- [GOAL] Copy word for word the lines in the entries below, from the line with "list 98 gratuit [29, 437, 407, 466]" to the line with "Identify the document", including both of those lines.

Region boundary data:
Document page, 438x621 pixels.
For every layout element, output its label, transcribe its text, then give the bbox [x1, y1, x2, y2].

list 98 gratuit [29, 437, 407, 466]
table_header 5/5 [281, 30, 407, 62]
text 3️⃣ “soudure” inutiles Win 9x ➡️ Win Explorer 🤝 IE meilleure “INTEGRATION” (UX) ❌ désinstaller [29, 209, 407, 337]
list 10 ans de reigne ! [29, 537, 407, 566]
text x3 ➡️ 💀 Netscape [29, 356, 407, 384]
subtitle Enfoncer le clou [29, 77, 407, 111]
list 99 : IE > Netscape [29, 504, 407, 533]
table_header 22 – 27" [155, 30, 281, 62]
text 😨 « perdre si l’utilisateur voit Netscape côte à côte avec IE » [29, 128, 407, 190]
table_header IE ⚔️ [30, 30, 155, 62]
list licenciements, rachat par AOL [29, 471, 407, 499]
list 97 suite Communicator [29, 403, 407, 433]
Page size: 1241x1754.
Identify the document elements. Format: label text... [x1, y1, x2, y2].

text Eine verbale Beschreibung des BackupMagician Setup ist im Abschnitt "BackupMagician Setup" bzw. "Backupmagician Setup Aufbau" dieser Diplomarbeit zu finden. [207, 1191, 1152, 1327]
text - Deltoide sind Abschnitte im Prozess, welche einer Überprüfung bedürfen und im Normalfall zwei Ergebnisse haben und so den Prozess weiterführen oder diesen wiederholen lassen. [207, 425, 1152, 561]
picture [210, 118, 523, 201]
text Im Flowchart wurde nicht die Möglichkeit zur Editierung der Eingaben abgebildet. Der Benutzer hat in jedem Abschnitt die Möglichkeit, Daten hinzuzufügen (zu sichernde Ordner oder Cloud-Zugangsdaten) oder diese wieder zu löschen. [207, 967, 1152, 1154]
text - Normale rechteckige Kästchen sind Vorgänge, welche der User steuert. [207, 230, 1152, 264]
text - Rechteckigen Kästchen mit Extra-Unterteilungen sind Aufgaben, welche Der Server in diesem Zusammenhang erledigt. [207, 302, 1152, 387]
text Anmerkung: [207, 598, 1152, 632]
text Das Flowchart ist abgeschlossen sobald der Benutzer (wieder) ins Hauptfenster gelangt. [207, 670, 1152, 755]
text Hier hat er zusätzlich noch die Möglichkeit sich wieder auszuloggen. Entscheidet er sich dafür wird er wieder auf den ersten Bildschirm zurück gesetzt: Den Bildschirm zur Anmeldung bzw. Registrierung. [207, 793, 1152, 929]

- [ANSWER TO THE TASK]
list 98 gratuit [29, 437, 407, 466]
table_header 5/5 [281, 30, 407, 62]
text 3️⃣ “soudure” inutiles Win 9x ➡️ Win Explorer 🤝 IE meilleure “INTEGRATION” (UX) ❌ désinstaller [29, 209, 407, 337]
list 10 ans de reigne ! [29, 537, 407, 566]
text x3 ➡️ 💀 Netscape [29, 356, 407, 384]
subtitle Enfoncer le clou [29, 77, 407, 111]
list 99 : IE > Netscape [29, 504, 407, 533]
table_header 22 – 27" [155, 30, 281, 62]
text 😨 « perdre si l’utilisateur voit Netscape côte à côte avec IE » [29, 128, 407, 190]
table_header IE ⚔️ [30, 30, 155, 62]
list licenciements, rachat par AOL [29, 471, 407, 499]
list 97 suite Communicator [29, 403, 407, 433]
Page size: 1241x1754.
Identify the document elements. Format: label text... [x1, y1, x2, y2].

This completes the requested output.